In December 2003, Arnold Clark acquired the training company GTG. By the end of that year, the company employed 6,000 people and operated more than 120 showrooms across the United Kingdom. In April 2005, the company paid a first dividend to the family trust family that it is co owned by.

In May 2006, the company acquired the BMW and MINI specialist Harry Fairbairn, which had dealerships in Giffnock and Irvine. In August 2006, the company opened a car showroom in the regenerated Glasgow Harbour, Europe's largest. By November 2007, it was approaching a £2 billion turnover. In June 2007, it overtook Grampian Country Foods to again become Scotland's biggest private company.

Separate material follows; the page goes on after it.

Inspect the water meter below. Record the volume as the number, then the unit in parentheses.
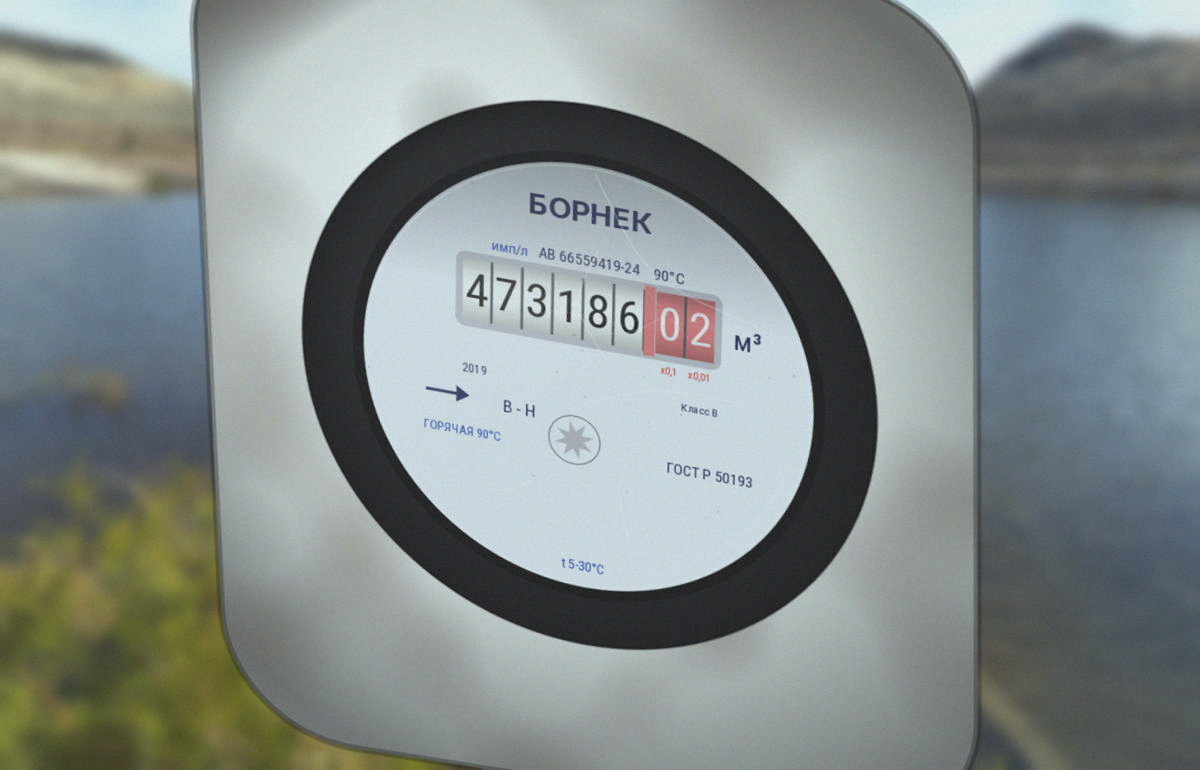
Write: 473186.02 (m³)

With the announcement of the Vehicle scrappage scheme in August 2009, Arnold Clark expected to create 700 jobs.

By September 2012, the company was expanding through the acquisition of other dealerships. Fleet sales still accounted for a relatively small proportion of the company's business. The takeover of the Weir group in September 2012 also saw the company expand into the market of Mercedes-Benz. Acquisitions also included a site near Aberdeen, and a dealership and bodyshop in Blackpool.

===Recent history===

2014 was their sixtieth year of trading and this was marked with the company’s turnover reaching almost £3 billion, with a rise in used car sales partly responsible. They were involved with the 2014 Commonwealth Games as a partner organisation, helping look after the fleet of official vehicles.

In February 2015, the company undertook a rebranding of their buildings. In 2015, the company took over Ness Motors in Inverness, Elgin and Perth. By September 2016, the company had 200 dealerships and 24 franchises, with a staff of 10,000. Arnold Clark never retired from the company, remaining as chairman until his death on 10 April 2017, at the age of 89.

On 31 January 2019, Arnold Clark completed their takeover of The Phoenix Car Company. Phoenix was a family-run car retail group established in 1993, with dealerships of Kia, Hyundai, Honda, SsangYong and Mazda.

In 2022, in partnership with the FA, the Arnold Clark Cup was founded; an invitational international women’s football tournament hosted in England.

Starting in 2024 Arnold Clark started installing Electric vehicle Charging stations at its dealerships, in with more than 50 installed by late 2025.

==Locations==
In December 2007, the company's Botanic Gardens Garage was designated a category A listed building. It had been built before 1912. The company had plans to demolish the building but later withdrew their plans, and in April 2014, one planning application was granted to convert it into a gym.

The company has a purpose-built head office in Hillington which houses a dealership of Renault, this was completed in 2016.

==Awards==
In October 2009, the company won the "Glasgow Business Award" for Apprentice Employer of the Year.

In May 2016, the company's marketing department was named 'In-House Marketing Team of the Year' at The Drum Awards 2016.

In 2022, the company won Dealer Group of the Year as well as Retailer of the Year at the Automotive Management 2022 Awards.